Re: [RFC 0/9] Nginx refcount scalability issue with Apparmor enabled and potential solutions

From: John Johansen
Date: Fri Feb 09 2024 - 12:33:48 EST

Next message: Deucher, Alexander: "RE: [PATCH v6 0/6] AMD Pstate Fixes And Enhancements"
Previous message: Conor Dooley: "Re: [PATCH V2] dt-bindings: media: convert Mediatek consumer IR to the json-schema"
Messages sorted by: [ date ] [ thread ] [ subject ] [ author ]

On 2/6/24 20:40, Neeraj Upadhyay wrote:

Gentle ping.
John,

Could you please confirm that:

a. The AppArmor refcount usage described in the RFC is correct?
b. Approach taken to fix the scalability issue is valid/correct?

Hi Neeraj,

I know your patchset has been waiting on review for a long time.
Unfortunately I have been very, very busy lately. I will try to
get to it this weekend, but I can't promise that I will be able
to get the review fully done.

john

On 1/10/2024 4:41 PM, Neeraj Upadhyay wrote:

Problem Statement
=================

Nginx performance testing with Apparmor enabled (with nginx
running in unconfined profile), on kernel versions 6.1 and 6.5
show significant drop in throughput scalability, when Nginx
workers are scaled to higher number of CPUs across various
L3 cache domains.

Below is one sample data on the throughput scalability loss,
based on results on AMD Zen4 system with 96 CPUs with SMT
core count 2; so, overall, 192 CPUs:

Config Cache Domains apparmor=off apparmor=on
scaling eff (%) scaling eff (%)
8C16T 1 100% 100%
16C32T 2 95% 94%
24C48T 3 94% 93%
48C96T 6 92% 88%
96C192T 12 85% 68%

If we look at above data, there is a significant drop in
scaling efficiency, when we move to 96 CPUs/192 SMT threads.

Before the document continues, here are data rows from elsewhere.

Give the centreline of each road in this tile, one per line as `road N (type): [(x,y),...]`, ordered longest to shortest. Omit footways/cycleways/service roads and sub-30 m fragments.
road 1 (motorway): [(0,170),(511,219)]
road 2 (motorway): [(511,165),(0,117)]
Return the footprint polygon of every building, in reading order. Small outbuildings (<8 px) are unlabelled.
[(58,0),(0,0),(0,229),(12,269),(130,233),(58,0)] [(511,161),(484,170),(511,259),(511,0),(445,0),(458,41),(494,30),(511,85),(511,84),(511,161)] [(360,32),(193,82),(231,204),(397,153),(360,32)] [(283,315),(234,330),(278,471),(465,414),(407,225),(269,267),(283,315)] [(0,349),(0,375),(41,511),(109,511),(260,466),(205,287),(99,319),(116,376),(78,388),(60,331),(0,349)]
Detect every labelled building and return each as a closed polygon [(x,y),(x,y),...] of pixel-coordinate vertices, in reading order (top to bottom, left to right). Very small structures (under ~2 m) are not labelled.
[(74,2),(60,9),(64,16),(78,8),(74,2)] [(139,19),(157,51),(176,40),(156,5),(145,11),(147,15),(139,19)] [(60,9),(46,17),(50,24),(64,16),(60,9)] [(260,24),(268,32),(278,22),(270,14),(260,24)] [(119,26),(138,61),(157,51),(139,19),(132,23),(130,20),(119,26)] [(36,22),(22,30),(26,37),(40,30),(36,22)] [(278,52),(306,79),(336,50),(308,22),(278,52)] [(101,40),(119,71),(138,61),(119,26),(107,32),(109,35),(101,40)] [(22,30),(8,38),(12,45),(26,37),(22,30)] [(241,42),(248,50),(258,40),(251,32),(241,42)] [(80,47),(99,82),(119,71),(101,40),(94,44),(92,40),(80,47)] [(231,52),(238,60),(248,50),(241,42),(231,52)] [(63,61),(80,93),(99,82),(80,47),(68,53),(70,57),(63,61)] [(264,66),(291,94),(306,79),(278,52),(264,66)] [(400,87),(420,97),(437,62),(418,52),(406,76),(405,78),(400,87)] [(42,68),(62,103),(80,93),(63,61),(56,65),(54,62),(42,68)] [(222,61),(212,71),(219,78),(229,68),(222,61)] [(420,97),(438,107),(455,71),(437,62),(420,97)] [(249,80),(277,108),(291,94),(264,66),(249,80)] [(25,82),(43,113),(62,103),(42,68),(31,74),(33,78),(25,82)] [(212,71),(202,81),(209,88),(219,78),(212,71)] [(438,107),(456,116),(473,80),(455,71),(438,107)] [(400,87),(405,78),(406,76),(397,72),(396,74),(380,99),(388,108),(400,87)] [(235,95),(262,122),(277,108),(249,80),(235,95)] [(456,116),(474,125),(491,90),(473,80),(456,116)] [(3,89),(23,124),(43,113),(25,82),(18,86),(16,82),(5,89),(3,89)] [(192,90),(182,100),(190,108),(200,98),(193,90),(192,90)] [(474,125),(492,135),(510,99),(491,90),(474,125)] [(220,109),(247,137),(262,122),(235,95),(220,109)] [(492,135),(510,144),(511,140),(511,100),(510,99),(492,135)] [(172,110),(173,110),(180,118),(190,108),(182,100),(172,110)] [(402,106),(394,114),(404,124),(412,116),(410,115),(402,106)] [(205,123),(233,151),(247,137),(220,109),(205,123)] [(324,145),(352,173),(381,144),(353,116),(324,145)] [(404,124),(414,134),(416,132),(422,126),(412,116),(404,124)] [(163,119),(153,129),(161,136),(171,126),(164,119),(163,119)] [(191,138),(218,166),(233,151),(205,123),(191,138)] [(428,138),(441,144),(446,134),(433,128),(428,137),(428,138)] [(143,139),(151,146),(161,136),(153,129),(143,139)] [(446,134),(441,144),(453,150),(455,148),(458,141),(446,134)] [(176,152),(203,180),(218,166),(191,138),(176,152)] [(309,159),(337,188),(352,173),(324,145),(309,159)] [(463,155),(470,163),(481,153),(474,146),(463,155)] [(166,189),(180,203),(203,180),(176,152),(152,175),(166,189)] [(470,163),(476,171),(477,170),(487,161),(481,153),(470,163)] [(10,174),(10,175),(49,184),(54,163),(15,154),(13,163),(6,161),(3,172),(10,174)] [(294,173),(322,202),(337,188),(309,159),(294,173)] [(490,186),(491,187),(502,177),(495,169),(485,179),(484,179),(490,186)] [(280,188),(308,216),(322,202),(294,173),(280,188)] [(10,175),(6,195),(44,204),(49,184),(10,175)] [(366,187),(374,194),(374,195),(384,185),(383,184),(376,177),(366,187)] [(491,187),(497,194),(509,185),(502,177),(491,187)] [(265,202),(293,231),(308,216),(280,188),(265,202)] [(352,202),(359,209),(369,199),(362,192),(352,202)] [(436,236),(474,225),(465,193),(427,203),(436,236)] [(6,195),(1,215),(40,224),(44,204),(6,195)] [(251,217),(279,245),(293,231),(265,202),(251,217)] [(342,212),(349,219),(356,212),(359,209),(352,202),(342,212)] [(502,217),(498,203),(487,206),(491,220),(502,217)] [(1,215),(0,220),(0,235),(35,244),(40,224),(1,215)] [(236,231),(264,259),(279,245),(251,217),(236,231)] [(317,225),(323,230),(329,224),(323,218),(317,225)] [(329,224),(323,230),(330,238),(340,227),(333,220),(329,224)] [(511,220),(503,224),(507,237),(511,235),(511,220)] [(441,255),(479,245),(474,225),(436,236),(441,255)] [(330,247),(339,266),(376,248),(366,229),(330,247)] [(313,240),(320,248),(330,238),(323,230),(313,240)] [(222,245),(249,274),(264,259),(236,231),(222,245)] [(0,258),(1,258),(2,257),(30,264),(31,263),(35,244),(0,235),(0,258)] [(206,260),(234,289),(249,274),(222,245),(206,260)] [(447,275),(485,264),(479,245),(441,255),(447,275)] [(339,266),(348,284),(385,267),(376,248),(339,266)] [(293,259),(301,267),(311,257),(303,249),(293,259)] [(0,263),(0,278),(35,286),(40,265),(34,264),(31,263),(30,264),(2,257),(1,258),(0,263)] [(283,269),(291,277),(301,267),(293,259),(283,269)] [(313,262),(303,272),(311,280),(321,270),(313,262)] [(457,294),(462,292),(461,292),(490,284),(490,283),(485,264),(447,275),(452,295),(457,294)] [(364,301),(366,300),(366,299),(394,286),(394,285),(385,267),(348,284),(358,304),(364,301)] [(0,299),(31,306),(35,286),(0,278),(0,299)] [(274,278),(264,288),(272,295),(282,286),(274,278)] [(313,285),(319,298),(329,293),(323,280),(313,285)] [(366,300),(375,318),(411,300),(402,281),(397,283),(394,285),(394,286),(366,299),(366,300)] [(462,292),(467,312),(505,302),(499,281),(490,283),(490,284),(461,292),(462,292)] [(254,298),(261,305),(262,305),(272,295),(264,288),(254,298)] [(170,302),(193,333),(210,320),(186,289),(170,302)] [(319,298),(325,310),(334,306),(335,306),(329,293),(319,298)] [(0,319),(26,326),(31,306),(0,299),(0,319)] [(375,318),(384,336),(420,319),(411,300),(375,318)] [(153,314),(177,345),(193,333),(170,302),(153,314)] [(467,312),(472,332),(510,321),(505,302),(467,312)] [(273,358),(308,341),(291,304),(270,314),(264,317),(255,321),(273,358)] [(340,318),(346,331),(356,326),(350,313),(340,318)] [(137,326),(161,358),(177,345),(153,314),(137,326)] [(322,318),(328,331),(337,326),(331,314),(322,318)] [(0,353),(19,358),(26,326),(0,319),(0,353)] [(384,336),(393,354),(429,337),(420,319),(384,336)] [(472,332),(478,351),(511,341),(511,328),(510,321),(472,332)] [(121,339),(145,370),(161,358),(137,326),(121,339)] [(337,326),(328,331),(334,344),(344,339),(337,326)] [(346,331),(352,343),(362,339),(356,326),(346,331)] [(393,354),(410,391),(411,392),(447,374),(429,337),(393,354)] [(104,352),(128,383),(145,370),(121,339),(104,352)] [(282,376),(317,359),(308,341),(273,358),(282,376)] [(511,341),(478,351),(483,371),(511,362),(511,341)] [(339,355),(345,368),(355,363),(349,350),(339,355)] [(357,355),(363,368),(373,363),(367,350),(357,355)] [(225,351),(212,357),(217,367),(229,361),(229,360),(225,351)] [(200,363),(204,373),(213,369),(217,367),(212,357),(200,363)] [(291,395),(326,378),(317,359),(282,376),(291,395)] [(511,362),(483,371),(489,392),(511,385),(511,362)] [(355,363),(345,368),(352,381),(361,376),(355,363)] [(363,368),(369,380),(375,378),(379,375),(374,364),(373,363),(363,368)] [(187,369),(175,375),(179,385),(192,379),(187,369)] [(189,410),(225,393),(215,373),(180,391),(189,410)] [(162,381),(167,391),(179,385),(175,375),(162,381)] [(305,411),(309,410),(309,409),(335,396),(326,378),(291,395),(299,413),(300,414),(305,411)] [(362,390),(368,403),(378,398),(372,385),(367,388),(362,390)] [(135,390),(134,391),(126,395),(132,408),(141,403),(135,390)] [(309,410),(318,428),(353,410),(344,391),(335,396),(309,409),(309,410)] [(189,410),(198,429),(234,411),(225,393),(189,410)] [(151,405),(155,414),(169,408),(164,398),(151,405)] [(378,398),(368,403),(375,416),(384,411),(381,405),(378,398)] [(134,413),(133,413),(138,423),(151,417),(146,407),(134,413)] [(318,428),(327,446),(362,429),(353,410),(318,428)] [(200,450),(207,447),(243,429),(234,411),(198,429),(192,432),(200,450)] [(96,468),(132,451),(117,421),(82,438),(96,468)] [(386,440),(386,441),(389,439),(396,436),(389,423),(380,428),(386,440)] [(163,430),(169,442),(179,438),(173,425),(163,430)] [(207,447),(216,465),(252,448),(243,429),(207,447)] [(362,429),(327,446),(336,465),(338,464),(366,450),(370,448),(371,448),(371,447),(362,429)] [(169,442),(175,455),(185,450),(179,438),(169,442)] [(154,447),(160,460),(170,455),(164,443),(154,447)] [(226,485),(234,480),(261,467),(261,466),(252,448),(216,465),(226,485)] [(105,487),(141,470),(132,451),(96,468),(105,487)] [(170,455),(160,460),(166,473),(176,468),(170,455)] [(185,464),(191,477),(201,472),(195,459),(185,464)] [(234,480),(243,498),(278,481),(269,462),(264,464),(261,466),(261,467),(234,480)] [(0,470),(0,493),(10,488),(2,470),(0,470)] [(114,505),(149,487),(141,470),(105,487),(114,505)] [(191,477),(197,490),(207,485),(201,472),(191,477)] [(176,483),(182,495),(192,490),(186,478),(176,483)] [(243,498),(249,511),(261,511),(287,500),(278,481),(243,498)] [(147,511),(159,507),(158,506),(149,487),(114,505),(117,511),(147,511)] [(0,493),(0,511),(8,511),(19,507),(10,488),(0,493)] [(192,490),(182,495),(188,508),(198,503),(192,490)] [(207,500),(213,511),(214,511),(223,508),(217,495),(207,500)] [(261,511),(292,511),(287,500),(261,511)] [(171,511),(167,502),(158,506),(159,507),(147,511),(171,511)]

Perf tool shows most of the contention coming from below
6.56% nginx [kernel.vmlinux] [k] apparmor_current_getsecid_subj
6.22% nginx [kernel.vmlinux] [k] apparmor_file_open

The majority of the CPU cycles is found to be due to memory contention
in atomic_fetch_add and atomic_fetch_sub operations from kref_get() and
kref_put() operations on label.

Commit 2516fde1fa00 ("apparmor: Optimize retrieving current task secid"),
from 6.7 alleviates the issue to an extent, but not completely:

Config Cache Domains apparmor=on apparmor=on (patched)
scaling eff (%) scaling eff (%)
8C16T 1 100% 100%
16C32T 2 97% 93%
24C48T 3 94% 92%
48C96T 6 88% 88%
96C192T 12 65% 79%

This adverse impact gets more pronounced when we move to >192 CPUs.
The memory contention and impact increases with high frequency label
update operations and labels are marked stale more frequently.

Label Refcount Management
=========================

Apparmor uses label objects (struct aa_label) to manage refcounts for
below set of objects:

- Applicable profiles
- Namespaces (unconfined profile)
- Other non-profile references

These label references are acquired on various apparmor lsm hooks,
on operations such as file open, task kill operations, socket bind,
and other file, socket, misc operations which use current task's cred,
when the label for the current cred, has been marked stale. This is
done to check these operations against the set of allowed operations
for the task performing them.

Use Percpu refcount for ref management?
=======================================

The ref put operations (percpu_ref_put()) in percpu refcount,
in active mode, do not check whether ref count has dropped to
0. The users of the percpu_ref need to explicitly invoke
a percpu_ref_kill() operation, to drop the initial reference,
at shutdown paths. After the percpu_ref_kill() operation, ref
switches to atomic mode and any new percpu_ref_put() operation
checks for the drop to 0 case and invokes the release operation
on that label.

Labels are marked stale is situations like profile removal,
profile updates. For a namespace, the unconfined label reference
is dropped when the namespace is destroyed. These points
are potential shutdown points for labels. However, killing
the percpu ref from these points has few issues:

- The label could still be referenced by tasks, which are
still holding the reference to the now stale label.
Killing the label ref while these operations are in progress
will make all subsequent ref-put operations on the stale label
to be atomic, which would still result in memory contention.
Also, any new reference to the stale label, which is acquired
with the elevated refcount will have atomic op contention.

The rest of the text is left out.